▶ Aim of the task: Going down the listing below, print exactly each line from the one with "Next Meeting – July 26, 2017 at 1 PM EDT" up to and including the one with "43.75% | 18.75% |", and skip the rest.

Input material: Begin

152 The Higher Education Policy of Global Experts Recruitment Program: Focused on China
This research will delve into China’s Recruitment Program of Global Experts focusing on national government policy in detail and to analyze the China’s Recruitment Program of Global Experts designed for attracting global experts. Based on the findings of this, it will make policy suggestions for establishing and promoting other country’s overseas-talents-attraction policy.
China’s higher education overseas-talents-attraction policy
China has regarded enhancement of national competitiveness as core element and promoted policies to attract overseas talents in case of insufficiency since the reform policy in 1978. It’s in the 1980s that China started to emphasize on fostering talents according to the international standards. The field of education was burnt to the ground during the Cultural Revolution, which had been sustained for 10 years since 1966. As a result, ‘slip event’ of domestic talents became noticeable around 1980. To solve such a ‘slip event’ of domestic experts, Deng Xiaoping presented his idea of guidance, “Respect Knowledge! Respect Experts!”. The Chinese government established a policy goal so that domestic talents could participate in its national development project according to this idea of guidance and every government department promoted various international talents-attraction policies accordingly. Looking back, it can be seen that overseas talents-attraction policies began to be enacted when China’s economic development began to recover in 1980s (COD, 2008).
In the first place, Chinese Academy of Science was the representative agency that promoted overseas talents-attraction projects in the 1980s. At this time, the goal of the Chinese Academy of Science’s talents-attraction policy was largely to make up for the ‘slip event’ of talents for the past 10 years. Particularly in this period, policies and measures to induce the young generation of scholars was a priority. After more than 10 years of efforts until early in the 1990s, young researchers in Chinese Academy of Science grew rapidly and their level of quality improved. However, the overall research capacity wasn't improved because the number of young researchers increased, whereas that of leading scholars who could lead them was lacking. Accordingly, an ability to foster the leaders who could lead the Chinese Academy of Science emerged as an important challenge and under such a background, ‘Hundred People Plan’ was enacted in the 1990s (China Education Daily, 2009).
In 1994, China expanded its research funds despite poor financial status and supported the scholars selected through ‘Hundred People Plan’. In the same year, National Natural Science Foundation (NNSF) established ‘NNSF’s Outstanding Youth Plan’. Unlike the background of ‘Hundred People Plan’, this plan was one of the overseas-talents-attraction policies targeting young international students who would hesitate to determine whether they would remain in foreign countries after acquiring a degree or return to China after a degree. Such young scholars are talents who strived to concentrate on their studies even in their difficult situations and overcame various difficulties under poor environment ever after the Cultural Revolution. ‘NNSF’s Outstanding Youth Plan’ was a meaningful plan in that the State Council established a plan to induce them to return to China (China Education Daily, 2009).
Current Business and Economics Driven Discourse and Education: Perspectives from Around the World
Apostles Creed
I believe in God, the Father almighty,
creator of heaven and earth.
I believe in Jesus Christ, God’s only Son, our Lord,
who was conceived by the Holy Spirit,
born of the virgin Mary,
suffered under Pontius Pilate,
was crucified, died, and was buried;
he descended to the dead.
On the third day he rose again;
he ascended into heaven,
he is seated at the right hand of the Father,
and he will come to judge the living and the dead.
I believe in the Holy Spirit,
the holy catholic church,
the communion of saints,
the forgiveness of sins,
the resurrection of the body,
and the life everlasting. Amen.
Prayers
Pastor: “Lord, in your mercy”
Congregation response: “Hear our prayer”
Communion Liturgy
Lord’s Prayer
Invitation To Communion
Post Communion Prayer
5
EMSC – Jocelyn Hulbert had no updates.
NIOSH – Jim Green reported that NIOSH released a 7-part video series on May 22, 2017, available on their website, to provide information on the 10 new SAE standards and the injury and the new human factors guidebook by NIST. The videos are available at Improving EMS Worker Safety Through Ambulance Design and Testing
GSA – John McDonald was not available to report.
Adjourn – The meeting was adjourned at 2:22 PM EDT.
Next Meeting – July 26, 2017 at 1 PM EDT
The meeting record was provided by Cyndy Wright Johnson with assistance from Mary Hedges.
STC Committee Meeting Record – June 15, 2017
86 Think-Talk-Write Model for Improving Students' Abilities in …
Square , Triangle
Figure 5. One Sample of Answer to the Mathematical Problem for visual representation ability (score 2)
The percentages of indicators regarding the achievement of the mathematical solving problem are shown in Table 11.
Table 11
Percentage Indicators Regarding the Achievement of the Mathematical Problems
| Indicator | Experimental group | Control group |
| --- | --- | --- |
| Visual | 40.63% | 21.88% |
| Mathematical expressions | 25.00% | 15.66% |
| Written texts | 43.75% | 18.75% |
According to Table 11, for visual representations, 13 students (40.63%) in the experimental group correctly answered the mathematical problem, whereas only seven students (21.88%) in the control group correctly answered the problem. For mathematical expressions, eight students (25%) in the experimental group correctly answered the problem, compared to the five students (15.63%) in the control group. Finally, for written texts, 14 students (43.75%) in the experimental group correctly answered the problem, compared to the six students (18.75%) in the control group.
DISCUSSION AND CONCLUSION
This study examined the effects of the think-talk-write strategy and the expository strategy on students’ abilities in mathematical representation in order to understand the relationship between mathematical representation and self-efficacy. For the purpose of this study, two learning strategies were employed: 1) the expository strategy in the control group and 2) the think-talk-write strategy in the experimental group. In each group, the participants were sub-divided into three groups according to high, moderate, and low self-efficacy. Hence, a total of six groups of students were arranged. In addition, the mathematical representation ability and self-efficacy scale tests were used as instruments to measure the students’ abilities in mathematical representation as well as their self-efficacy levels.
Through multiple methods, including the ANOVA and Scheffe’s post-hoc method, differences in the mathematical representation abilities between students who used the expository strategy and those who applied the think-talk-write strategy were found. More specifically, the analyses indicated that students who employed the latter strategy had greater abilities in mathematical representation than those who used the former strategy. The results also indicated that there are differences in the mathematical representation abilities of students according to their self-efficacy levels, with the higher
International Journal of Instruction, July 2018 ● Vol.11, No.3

Input material: End

▶ Response to the exercise:
Next Meeting – July 26, 2017 at 1 PM EDT
The meeting record was provided by Cyndy Wright Johnson with assistance from Mary Hedges.
STC Committee Meeting Record – June 15, 2017
86 Think-Talk-Write Model for Improving Students' Abilities in …
Square , Triangle
Figure 5. One Sample of Answer to the Mathematical Problem for visual representation ability (score 2)
The percentages of indicators regarding the achievement of the mathematical solving problem are shown in Table 11.
Table 11
Percentage Indicators Regarding the Achievement of the Mathematical Problems
| Indicator | Experimental group | Control group |
| --- | --- | --- |
| Visual | 40.63% | 21.88% |
| Mathematical expressions | 25.00% | 15.66% |
| Written texts | 43.75% | 18.75% |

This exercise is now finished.